If The Camera’s Rolling, You’re An Enemy

By Nathan Tucker
nrtucker@lc.edu

Protests starting over the police killing of George Floyd that burgeoned into a greater call to end police brutality have been worldwide events over the past few weeks. The wave of protests is almost unprecedented, with thousands pouring into the streets to voice their opposition to a corrupt criminal justice system.

Journalists for newspapers, television, radio and more have obviously flocked to their nearby protests to cover the happenings on the ground. Fairly simple: news is happening, they’re there to cover it.

But at many protests, journalists, legal observers and just anyone who’s got their phone out and filming have been targeted by police in varying cities. Much like the protests themselves, the first notable incident happened in Minneapolis.

Linda Tirado, a freelance photographer and author, was shot in the left eye by a rubber bullet by Minneapolis police. She’s just one of many journalists in the US who’ve been attacked while attempting to cover the protests in some way.

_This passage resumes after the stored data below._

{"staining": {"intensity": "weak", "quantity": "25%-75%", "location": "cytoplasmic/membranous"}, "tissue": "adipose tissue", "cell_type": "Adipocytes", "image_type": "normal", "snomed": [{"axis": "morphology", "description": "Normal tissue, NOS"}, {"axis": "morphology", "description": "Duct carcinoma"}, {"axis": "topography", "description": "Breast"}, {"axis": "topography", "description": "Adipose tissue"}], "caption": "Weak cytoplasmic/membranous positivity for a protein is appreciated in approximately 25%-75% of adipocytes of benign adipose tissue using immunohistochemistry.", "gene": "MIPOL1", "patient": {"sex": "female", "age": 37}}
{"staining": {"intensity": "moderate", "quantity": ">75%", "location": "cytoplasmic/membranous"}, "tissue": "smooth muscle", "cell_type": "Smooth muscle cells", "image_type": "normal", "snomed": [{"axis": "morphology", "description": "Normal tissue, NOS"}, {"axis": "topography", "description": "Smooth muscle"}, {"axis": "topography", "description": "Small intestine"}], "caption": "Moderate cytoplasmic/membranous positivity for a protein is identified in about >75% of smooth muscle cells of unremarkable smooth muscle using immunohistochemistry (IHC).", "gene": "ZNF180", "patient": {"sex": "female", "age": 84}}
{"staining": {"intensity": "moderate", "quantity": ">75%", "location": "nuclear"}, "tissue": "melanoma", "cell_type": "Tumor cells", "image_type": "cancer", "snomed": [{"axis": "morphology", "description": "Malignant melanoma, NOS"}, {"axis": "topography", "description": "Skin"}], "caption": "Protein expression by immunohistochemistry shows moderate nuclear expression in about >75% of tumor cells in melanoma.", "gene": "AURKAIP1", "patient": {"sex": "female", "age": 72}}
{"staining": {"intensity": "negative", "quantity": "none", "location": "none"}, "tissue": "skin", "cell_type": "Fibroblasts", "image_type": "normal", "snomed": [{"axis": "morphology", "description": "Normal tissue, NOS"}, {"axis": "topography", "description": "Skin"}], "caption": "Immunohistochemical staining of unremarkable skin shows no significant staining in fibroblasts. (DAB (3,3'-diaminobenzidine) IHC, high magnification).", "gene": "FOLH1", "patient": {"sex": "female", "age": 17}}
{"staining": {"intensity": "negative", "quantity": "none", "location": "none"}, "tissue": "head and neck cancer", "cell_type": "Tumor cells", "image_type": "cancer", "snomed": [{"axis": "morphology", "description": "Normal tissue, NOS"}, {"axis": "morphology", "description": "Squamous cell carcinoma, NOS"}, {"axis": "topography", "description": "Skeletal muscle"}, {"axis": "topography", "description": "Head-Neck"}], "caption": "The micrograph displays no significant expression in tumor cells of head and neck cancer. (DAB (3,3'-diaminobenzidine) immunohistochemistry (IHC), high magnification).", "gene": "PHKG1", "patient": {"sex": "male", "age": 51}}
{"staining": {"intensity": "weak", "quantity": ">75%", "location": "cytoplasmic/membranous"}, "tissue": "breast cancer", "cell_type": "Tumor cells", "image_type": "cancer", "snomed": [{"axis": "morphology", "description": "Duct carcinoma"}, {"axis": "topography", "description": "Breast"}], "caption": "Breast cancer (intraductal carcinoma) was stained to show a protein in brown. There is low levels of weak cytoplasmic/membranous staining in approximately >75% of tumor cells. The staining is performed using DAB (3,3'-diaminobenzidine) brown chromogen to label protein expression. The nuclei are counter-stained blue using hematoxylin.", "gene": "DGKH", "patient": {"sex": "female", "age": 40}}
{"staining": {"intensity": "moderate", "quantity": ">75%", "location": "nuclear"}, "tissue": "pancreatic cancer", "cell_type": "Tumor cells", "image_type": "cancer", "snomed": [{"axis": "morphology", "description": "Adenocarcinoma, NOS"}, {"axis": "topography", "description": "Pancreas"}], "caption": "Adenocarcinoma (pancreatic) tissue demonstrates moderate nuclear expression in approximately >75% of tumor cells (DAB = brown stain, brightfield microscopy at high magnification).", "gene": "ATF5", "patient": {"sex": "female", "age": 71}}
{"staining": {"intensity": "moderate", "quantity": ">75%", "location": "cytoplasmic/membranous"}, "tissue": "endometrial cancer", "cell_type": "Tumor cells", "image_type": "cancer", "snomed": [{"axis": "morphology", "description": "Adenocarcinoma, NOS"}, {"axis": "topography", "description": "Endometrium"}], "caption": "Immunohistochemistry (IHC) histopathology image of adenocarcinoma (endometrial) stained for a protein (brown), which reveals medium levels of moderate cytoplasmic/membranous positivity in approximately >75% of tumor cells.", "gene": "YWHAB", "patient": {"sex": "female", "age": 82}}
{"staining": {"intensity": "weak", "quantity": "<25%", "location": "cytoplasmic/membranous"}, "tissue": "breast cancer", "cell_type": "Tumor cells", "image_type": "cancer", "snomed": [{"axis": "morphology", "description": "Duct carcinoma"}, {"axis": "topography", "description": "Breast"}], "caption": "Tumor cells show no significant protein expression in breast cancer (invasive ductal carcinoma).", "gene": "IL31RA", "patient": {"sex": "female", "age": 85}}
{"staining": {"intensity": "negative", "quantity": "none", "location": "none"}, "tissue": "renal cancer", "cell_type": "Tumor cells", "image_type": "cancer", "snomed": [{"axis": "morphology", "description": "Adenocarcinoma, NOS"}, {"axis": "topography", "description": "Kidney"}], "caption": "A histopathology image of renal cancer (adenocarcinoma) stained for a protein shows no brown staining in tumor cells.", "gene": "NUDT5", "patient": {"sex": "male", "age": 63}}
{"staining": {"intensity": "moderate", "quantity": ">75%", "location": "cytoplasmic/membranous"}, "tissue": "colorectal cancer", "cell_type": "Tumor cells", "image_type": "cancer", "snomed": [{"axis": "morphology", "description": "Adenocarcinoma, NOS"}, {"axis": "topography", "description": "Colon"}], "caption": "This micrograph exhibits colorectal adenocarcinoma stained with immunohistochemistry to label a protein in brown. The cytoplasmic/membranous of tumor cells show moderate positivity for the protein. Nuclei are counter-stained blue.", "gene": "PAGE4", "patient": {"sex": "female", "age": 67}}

“I was aiming my next shot, put my camera down for a second, and then my face exploded,” Tirado said, in a telephone interview with The New York Times, after being released from the hospital. “I immediately felt blood and was screaming, ‘I’m press! I’m press!’”

A spokesman for the Minneapolis Police said he was unaware of the incident. He claimed the department hadn’t used rubber bullets for decades.

“If someone believes that we have injured them, we encourage people to contact our Internal Affairs Unit or the Office of Police Conduct Review,” he said to The Times via email.

A reporter in Louisville, Kentucky was shot with pepper balls by a Louisville Metro Police officer directly aiming at her and the news camera. On live air, the reporter shouted “I’m getting shot! I’m getting shot!”

Protesters have also targeted some media they find complicit in bogus reporting of protests. A Fox News journalist was harrassed in DC near the White House, and the CNN headquarters in Atlanta were the subject of broken windows and some graffiti.

People “covering protests” for the Daily Caller were the ones to film this happening, and help Vittert out of the crowd, in DC. The Daily Caller, once owned and operated by Fox News figurehead Tucker Carlson, has come under scrutiny countless times for promoting “alt-right” or extremist right wing views.

Vittert claims that his interaction in the crowd was “the scariest situation” he’s been in since the 2011 Arab Spring. When allies are publications that repeatedly tread in white supremacists, anti-semites and other racists, maybe that should be cause for some introspection.

CNN cameras came under fire outside of the White House, where protests have often spilled over to unrest with police using tear gas and rubber bullets. Police targeted the CNN journalist and camera crew live on Anderson Cooper’s show, seen by millions on live TV and the internet.

Police are being watched at protests like never before, and that includes TV cameras and journalists. Before this latest blossoming of the Black Lives Matter movement, it was largely activist journalists who reported these incidents.

As protests continue, journalists will continue to find themselves in the crossfire. Depending on which direction they’re pointing the camera, they could be targets for crowd-control weapons.